Myanmar’s financial markets are slowly opening up

NAYPYITAW Naypyitaw’s famously empty hotels were busy for once on Sept. 13-14 as an annual investment forum drew more than 1,300 bankers and investors from around the world.

Expectations for the country’s financial development are sky high, especially as the first civilian government in half a century is settling in. Reforms are happening slowly but steadily. After years of isolation, Myanmar is taking it step by step to catch up with the rest of the world.

One recent milestone was the first auction for long-term government bonds on Sept. 20. The shift from fixed to market-determined rates began with 20-month notes, and longer maturities are to follow. The government sold 200 billion kyat ($161 million) of debt, equivalent to about 5% of the country’s annual budget deficit.

“This can contribute to our country’s economic growth, crucially,” Deputy Minister of Planning and Finance Maung Maung Win said at the investment forum, hosted by Euromoney.

The average yield was 8.843%. This was slightly higher than the rates for the shorter-term treasury bills that shifted to an electronic auction system last year, but may still lack appeal for many financial institutions as the minimum deposit interest rate is fixed at 8%. The country’s high inflation rate, estimated at 9.5% this year, has made the debt even less attractive.

The latest long-term bonds were issued to one state-owned bank and three private banks, according to local media.

A much-awaited secondary bond market to boost liquidity is in the pipeline. “We need to develop the secondary bond market to fulfill our every-year budget,” said Maung Maung Win.

According to McKinsey, Myanmar has the potential to become a $200 billion economy, up from the current $65 billion, by 2030. At the same time, $650 billion will be needed in investment, including $300 billion for infrastructure alone. An effective money market is becoming ever more crucial.

The Yangon Stock Exchange (YSX), which started trading this year, aims to expand. There have been three listings so far, bringing it on a par with the Lao and Cambodian stock exchanges, which also opened in recent years. Trading volume is 1.5 million shares at 59 billion kyat.

Maung Maung Win, who also serves as chairman of the Securities and Exchange Commission, said two or three more companies are expected to start trading by the end of the current fiscal year. The government had initially approved six companies to be listed.

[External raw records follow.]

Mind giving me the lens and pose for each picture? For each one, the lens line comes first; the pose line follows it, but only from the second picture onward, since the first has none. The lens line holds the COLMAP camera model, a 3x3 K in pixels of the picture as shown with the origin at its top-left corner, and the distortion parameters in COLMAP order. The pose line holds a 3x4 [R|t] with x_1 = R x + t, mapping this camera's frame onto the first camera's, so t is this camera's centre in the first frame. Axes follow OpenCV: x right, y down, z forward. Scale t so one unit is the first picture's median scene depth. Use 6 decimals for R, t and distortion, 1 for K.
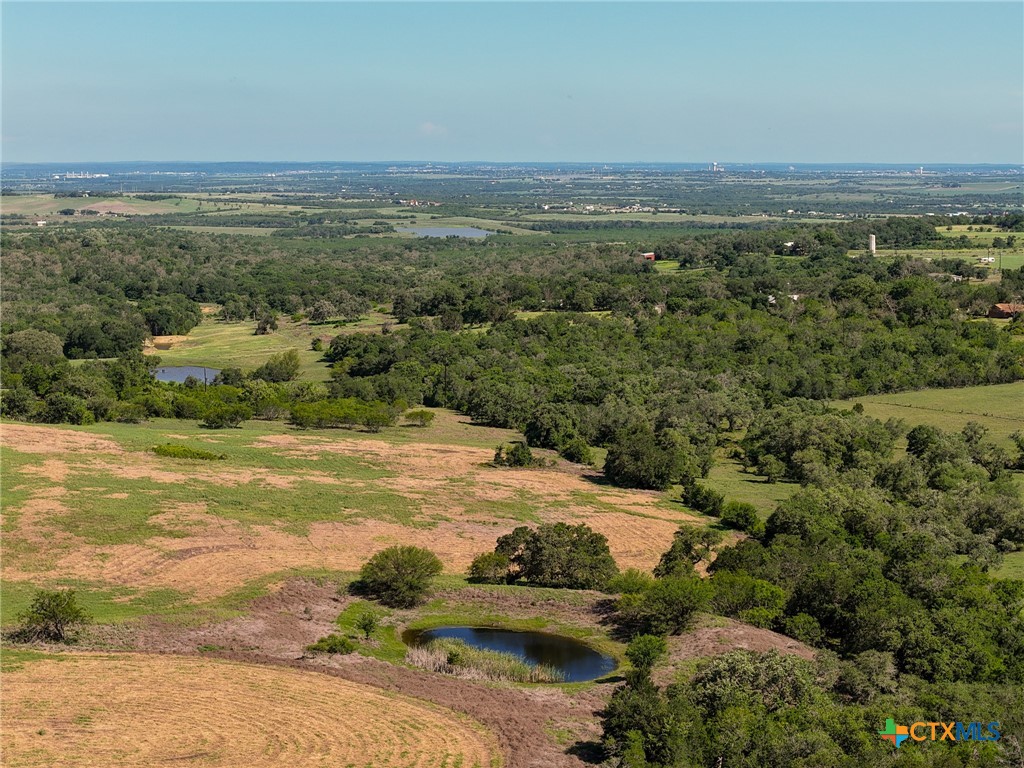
lens RADIAL K [[2090.4, 0, 511.7], [0, 2090.4, 383.7], [0, 0, 1]] dist [-0.173840, 0.000000]
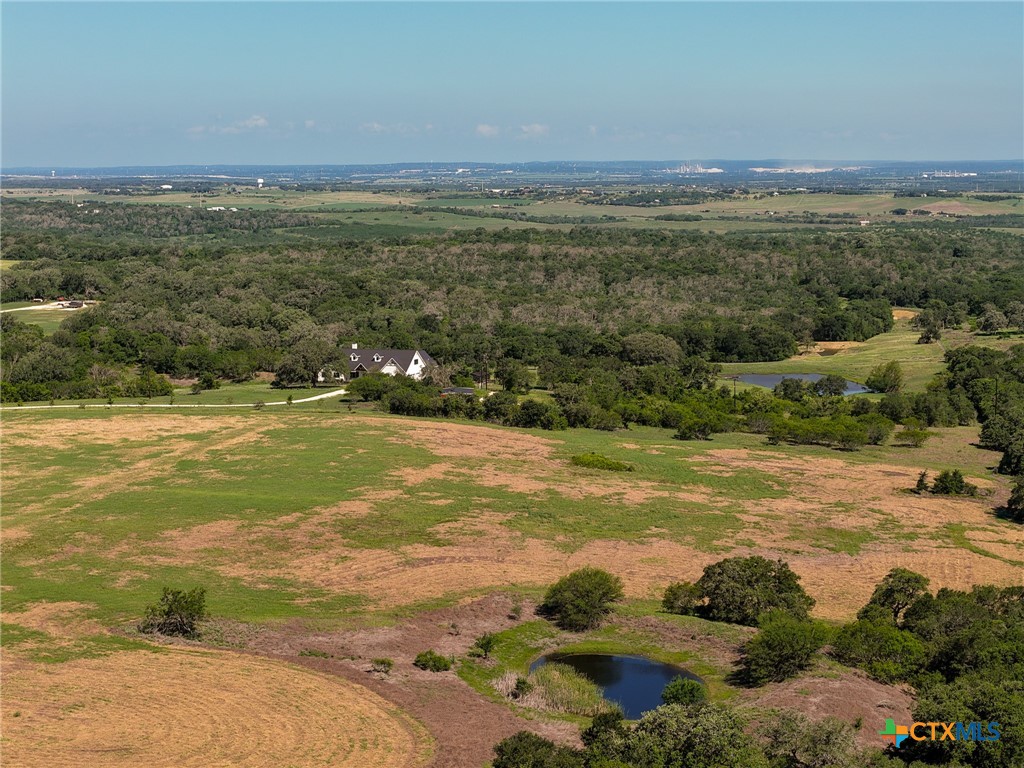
lens RADIAL K [[2090.4, 0, 513.6], [0, 2090.4, 384.4], [0, 0, 1]] dist [-0.173840, 0.000000]
pose [[0.912300, 0.036855, -0.407861, 0.104490], [-0.036267, 0.999300, 0.009176, -0.006254], [0.407914, 0.006421, 0.912998, 0.022215]]
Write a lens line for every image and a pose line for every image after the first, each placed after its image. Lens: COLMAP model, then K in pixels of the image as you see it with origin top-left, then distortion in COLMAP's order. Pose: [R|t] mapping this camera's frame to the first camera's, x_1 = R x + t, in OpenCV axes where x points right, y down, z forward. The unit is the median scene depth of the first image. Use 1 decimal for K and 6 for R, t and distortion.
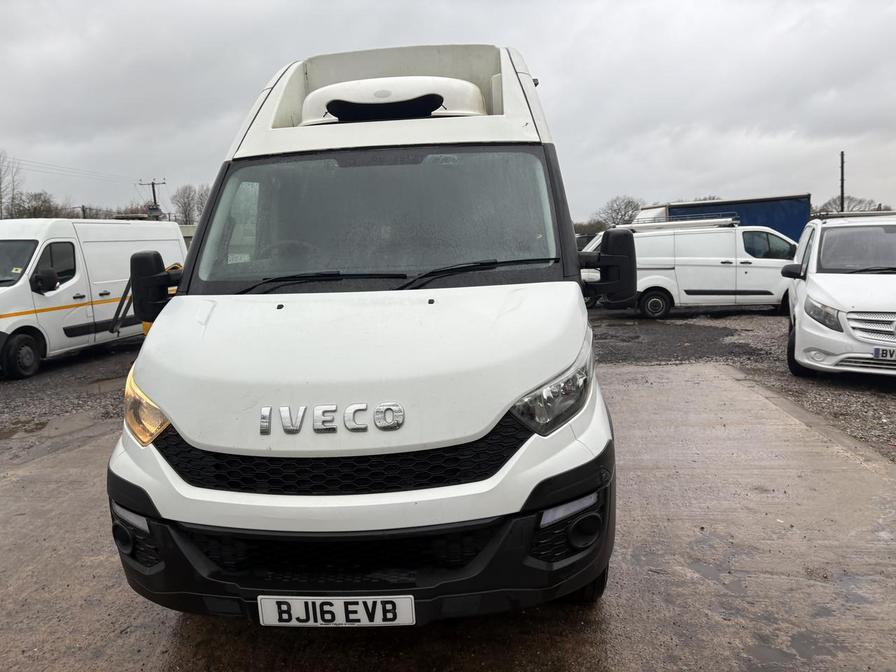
lens RADIAL K [[666.0, 0, 448.0], [0, 666.0, 336.0], [0, 0, 1]] dist [0.011748, 0.000208]
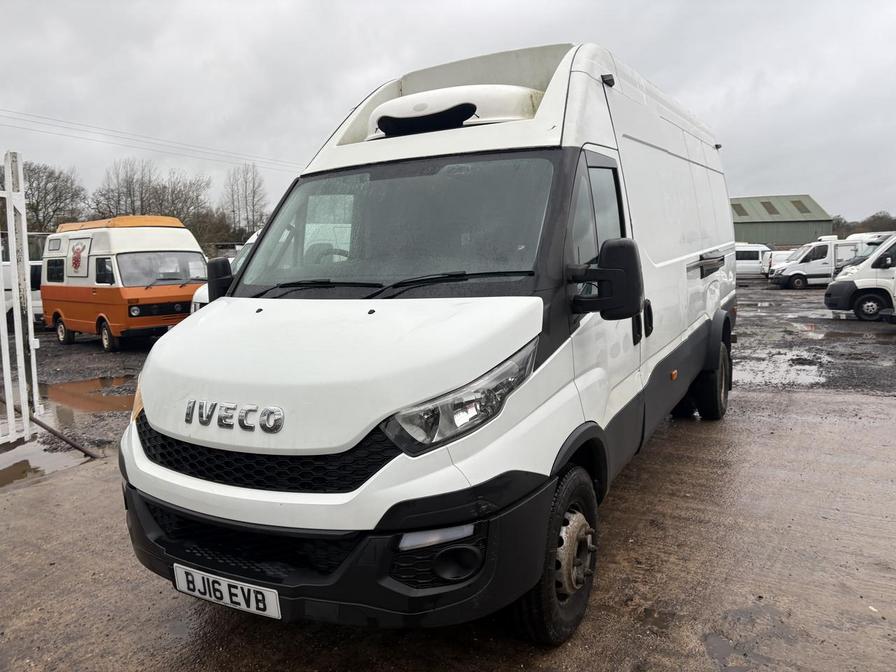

Rudi Rolles, managing director at KBZ Stirling Coleman Securities, one of the five brokerages at YSX, suggests tax incentives will encourage more companies to list. He added that this will help enhance the credibility of Myanmar’s private sector as a whole, due to “better disclosure of accounts.”

Easing restrictions on foreign investment is another key, as more funds are set to flow in following the end of U.S. sanctions.

An upcoming revision of the Companies Act will pave the way for more foreign capital to flow into the YSX. Under proposed changes, companies with foreign investment of less than 35% will be regarded as domestic. Currently, even one share of foreign investment makes a company foreign, and foreigners are banned from taking part in YSX trading or listing.

The revision, expected by end of this year at the earliest, will also facilitate the flow of foreign capital into the country’s crucial agriculture and trading sectors. The current regulation only allows companies with 100% domestic investments.

In the bond market, banks are pressing the government to issue dollar-denominated bonds. “A dollar bond issue will kill two birds with one stone — it brings in foreign investors and also soaks up a lot of dollar liquidity in the domestic market outside the banking sector,” said Azeem Azimuddin, chief financial officer at Ayeyarwady Bank.

Getting a sovereign rating is another way to encourage investment. Myanmar is one of three Southeast Asian countries that have yet to be rated by a major rating agency. The government is now seeking advice from Citigroup and Standard Chartered Bank on procedures, Maung Maung Win said.

Kenneth Stevens, managing partner at Leopard Capital, which invests in various Southeast Asian developing economies, warns against acting too hastily. “It’s going to take time for the legal systems, the credit bureau agencies and all other components needed [for changes to happen],” he said. “It is important for Myanmar to walk before it can run.”